# Технологии и коммуникации > Софт. Железо > Железо >  AOC анонсирует эргономичный, утонченный 4К монитор U2790PQU для профессионалов

## Labs

*Минск, 27 июня 2019 года – Компания AOC, один из ведущих производителей мониторов, представляет новинку из линейки 90 Series – дисплей U2790PQU, ориентированный на профессиональных пользователей. 27-дюймовый монитор с разрешением 4K (3840 х 2160 пикселей) и плотностью 163 пикселей на дюйм воспроизводит сверхчеткое изображение. IPS-панель с глубиной цвета 10 бит транслирует 1,07 миллиардов оттенков, обеспечивая точную цветопередачу. Серебристое покрытие корпуса, изящный безрамочный дизайн, выдающиеся технические параметры, эргономичная конструкция с регулируемой подставкой и технологии, снижающие нагрузку на зрение, превращают монитор в идеальный рабочий инструмент для пользователей, которые находятся в поиске премиальных решений.* 



Разрешение 4K UHD (3840 х 2160 пикселей) медленно, но верно вытесняет популярное сегодня Full HD (1080 пикселей) и Quad HD (1440 пикселей). U2790PQU – монитор, который подойдет разработчикам контента, режиссерам видеомонтажа, художникам компьютерной графики, а также тем, кто работает в Excel и других офисных приложениях. Четкость и детализация изображения вкупе с ультравысокой точностью цветопередачи и 10-битной глубиной цвета IPS-панели позволяют профессионалам решать любые задачи. 

Все мониторы линейки 90 Series могут похвастаться эксклюзивным серебристым/бронзовым покрытием корпуса, выгодно выделяющим их среди дисплеев со стандартными корпусами черного и серого цвета. AOC U2790PQU не исключение.
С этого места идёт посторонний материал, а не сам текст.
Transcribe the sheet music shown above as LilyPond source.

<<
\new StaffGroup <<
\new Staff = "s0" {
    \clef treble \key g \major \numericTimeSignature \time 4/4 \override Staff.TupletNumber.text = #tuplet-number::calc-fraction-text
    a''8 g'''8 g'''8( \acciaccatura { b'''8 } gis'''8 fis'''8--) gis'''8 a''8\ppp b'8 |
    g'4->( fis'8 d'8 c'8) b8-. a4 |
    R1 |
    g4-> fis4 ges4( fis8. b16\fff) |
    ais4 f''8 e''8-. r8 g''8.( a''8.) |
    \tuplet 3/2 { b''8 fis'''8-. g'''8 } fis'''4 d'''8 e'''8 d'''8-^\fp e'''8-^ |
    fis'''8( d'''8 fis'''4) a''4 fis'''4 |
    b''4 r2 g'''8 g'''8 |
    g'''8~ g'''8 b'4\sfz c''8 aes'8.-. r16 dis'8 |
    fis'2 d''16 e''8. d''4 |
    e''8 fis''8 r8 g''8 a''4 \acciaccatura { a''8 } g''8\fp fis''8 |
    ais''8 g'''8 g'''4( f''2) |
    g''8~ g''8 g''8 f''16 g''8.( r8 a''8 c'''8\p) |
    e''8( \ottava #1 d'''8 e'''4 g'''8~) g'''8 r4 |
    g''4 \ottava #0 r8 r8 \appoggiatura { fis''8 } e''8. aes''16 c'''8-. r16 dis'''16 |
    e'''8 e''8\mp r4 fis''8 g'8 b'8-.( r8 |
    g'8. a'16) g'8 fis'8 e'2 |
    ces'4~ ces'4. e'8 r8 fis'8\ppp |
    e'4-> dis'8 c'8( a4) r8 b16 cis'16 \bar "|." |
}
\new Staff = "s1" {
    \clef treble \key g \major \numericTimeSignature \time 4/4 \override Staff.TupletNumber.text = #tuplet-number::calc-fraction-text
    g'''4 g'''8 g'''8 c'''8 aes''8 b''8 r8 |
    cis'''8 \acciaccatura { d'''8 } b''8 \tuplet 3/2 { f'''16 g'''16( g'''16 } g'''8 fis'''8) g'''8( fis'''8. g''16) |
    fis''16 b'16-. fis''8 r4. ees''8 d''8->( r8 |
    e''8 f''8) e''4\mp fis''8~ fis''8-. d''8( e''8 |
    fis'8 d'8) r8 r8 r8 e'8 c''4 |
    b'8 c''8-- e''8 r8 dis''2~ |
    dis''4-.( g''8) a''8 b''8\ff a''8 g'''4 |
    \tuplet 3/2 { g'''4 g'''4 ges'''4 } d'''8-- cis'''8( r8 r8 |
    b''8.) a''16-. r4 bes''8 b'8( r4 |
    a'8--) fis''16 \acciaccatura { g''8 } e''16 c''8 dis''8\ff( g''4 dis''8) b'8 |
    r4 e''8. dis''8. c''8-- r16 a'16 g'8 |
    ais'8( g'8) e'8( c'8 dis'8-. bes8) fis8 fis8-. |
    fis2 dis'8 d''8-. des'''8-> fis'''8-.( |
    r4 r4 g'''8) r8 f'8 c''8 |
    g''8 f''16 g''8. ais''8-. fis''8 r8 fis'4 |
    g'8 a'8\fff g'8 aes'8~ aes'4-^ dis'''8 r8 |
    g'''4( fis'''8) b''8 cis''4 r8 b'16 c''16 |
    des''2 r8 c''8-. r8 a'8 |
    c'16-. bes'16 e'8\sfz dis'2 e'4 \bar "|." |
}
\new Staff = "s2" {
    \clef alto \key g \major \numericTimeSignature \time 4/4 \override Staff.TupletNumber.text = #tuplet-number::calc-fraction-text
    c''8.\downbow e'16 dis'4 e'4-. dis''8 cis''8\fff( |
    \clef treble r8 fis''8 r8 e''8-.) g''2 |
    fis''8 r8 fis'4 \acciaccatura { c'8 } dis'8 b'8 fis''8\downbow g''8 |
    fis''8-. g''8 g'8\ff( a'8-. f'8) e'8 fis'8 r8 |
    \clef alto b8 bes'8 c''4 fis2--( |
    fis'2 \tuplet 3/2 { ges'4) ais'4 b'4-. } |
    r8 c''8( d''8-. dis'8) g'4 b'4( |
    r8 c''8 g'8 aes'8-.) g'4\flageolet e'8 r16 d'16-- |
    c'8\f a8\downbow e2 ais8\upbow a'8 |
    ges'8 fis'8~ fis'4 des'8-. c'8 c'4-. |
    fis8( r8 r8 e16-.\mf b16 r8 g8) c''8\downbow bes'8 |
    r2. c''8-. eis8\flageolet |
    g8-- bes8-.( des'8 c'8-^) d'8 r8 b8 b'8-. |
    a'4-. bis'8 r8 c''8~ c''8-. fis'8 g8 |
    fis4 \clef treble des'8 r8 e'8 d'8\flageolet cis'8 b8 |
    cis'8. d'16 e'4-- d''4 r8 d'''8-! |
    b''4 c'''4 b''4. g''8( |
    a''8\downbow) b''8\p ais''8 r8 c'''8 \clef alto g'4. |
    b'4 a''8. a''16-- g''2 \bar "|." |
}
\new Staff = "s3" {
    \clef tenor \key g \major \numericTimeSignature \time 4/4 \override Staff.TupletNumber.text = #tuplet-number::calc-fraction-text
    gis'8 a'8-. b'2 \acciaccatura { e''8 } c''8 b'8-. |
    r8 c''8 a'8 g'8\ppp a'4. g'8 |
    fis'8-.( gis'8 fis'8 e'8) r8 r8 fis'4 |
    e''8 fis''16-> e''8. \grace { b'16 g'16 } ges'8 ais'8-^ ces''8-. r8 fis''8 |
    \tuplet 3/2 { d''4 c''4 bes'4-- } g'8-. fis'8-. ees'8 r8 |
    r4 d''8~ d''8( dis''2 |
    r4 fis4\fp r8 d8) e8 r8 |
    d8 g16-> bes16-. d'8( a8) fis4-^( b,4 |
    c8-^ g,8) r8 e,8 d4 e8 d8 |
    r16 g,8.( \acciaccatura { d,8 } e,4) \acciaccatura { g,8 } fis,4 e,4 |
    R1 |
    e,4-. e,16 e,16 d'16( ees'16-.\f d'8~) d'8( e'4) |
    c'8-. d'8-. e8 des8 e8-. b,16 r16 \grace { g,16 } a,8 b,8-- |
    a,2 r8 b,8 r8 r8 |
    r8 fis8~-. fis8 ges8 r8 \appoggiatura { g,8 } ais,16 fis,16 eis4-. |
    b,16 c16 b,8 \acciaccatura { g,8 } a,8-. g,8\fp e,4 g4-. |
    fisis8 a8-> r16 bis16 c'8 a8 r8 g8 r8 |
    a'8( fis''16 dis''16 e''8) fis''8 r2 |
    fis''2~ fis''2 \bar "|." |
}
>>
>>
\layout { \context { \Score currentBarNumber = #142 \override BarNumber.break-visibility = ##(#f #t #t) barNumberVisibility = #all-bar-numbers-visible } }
Панель диагональю 27 дюймов (68,6 см) демонстрирует обширное рабочее пространство – во многом благодаря безрамочному дизайну. При этом компактный корпус занимает минимум места на рабочем столе. Монитор подойдет для создания бесшовных мультимониторных конфигураций – пользователи получают возможность в несколько раз повысить эффективность работы. 

Многие профессионалы проводят за компьютером немало времени. Компания AOC сделала все возможное, чтобы пользователям было максимально комфортно. Эргономичная подставка позволяет регулировать высоту дисплея в пределах 130 мм, угол поворота (-45°/+45°) и наклона (-3,5°/+19,5°). Предусмотрен режим Pivot для перевода экрана из альбомной ориентации в портретную. Монитор поддерживает технологию Low Blue Light, которая уменьшает воздействие вредного коротковолнового синего излучение на зрение. U2790PQU соответствует нормам EnergyStar, EPEAT Silver и TCO 6, что превращает его в энергоэффективный монитор, идеально подходящий для офиса будущего. 

Дисплей можно подключить к любым источникам сигнала благодаря широкому спектру разъемов: HDMI 2.0, HDMI 1.4 и DisplayPort 1.2, а также встроенному USB-хабу с двумя портами USB 3.0. Монитор оборудован встроенными динамиками мощностью 2 Вт и разъемом для подключения наушников. 
*AOC* *U2790PQU* появится в продаже в *июле 2019 года* по рекомендованной розничной цене 814 BYN.

----------